I'm feeling impatient theses days and I get irritated by little things I normally don't in the past. I'm tired of living the busy life - one weekend go to an event in this town, another weekend go to an event in that town, and the cycle repeats. On the weekend, my children don't even ask where i'm heading anymore nor waits for me. They know the routine well. Why do I do this? To fulfill his dreams and they coming true one by one. He's made a name for himself - everywhere we go, people know him.
That's the thing about life in this country - if you invest your energy in accumulating wealth - you'd get that. If you invest your time in being a bum - you'll get that. What ever you wish, put your heart and soul into - you'd get that. But to fulfill his dream, lots of sacrifice were made.
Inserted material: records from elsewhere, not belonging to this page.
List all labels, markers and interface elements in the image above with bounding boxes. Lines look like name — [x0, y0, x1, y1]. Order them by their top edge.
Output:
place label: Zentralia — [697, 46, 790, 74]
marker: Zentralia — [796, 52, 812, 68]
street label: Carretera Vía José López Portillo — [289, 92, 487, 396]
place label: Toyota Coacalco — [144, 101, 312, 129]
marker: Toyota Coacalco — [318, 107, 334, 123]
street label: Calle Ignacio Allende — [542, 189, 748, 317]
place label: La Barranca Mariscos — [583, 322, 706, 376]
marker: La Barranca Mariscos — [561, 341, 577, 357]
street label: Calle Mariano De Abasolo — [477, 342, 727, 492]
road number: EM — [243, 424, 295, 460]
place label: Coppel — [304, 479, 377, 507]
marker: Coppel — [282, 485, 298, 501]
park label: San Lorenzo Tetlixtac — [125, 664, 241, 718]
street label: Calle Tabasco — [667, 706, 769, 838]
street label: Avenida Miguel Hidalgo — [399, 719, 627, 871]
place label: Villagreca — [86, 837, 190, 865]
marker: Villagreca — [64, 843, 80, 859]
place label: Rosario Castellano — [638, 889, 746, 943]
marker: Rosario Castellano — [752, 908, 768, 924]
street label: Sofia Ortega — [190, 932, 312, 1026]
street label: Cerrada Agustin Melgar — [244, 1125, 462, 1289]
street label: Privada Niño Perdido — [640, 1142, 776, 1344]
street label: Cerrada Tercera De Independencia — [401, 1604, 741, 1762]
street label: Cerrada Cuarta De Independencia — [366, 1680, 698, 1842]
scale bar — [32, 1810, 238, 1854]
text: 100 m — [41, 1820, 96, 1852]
Also, this journey includes lots of drinking. I see the endless clicking of alcohol toasting where many times he'd passed out from excessive consumption. He's not alone. It's like alcohol and drinking is the "new" normal. It's not and has never been. Once we become too comfortable, we lose ourselves, forget right from wrong. We turn wrong thing into right and right thing into wrong thing, something like that. Maybe i'm the abnormal ones....
I savor the quiet moments - those moments in front of the TV, working around the house, surrounded by family and children, doing things together, doing nothing, being alone, walking my dog, etc.. These moments are rare and few these days.